JOB. Print the records below word for word, but leave out the pictures.

RECORDS PROVIDED.

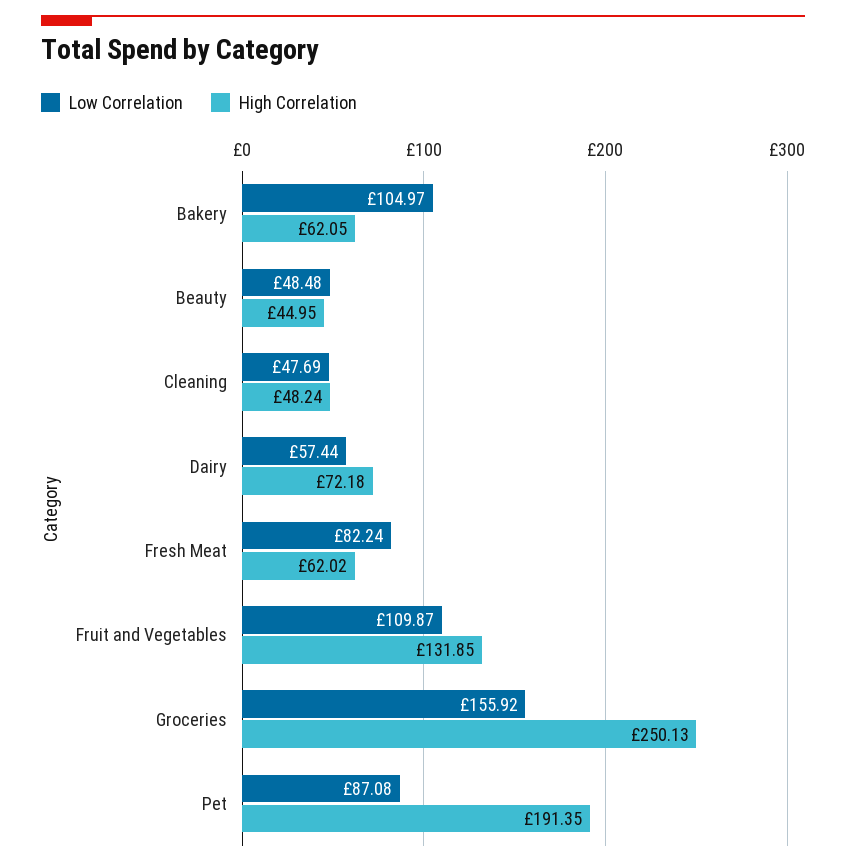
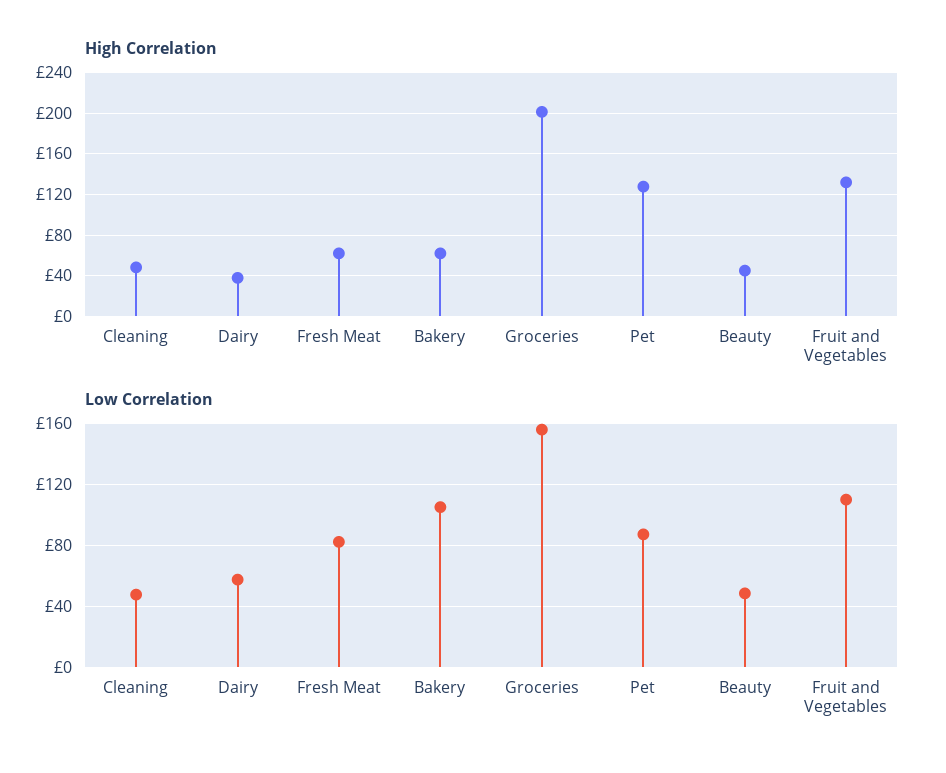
  {
    "Low Correlation": {
      "Bakery": 104.97,
      "Beauty": 48.48,
      "Cleaning": 47.69,
      "Dairy": 57.44,
      "Fresh Meat": 82.24,
      "Fruit and Vegetables": 109.87,
      "Groceries": 155.92,
      "Pet": 87.08
    },
    "High Correlation": {
      "Bakery": 62.05,
      "Beauty": 44.95,
      "Cleaning": 48.24,
-     "Dairy": 72.18,
+     "Dairy": 40,
      "Fresh Meat": 62.02,
      "Fruit and Vegetables": 131.85,
-     "Groceries": 250.13,
+     "Groceries": 200,
-     "Pet": 191.35
+     "Pet": 130
    }
  }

RESPONSE AREA.
  {
    "Low Correlation": {
      "Bakery": 104.97,
      "Beauty": 48.48,
      "Cleaning": 47.69,
      "Dairy": 57.44,
      "Fresh Meat": 82.24,
      "Fruit and Vegetables": 109.87,
      "Groceries": 155.92,
      "Pet": 87.08
    },
    "High Correlation": {
      "Bakery": 62.05,
      "Beauty": 44.95,
      "Cleaning": 48.24,
-     "Dairy": 72.18,
+     "Dairy": 40,
      "Fresh Meat": 62.02,
      "Fruit and Vegetables": 131.85,
-     "Groceries": 250.13,
+     "Groceries": 200,
-     "Pet": 191.35
+     "Pet": 130
    }
  }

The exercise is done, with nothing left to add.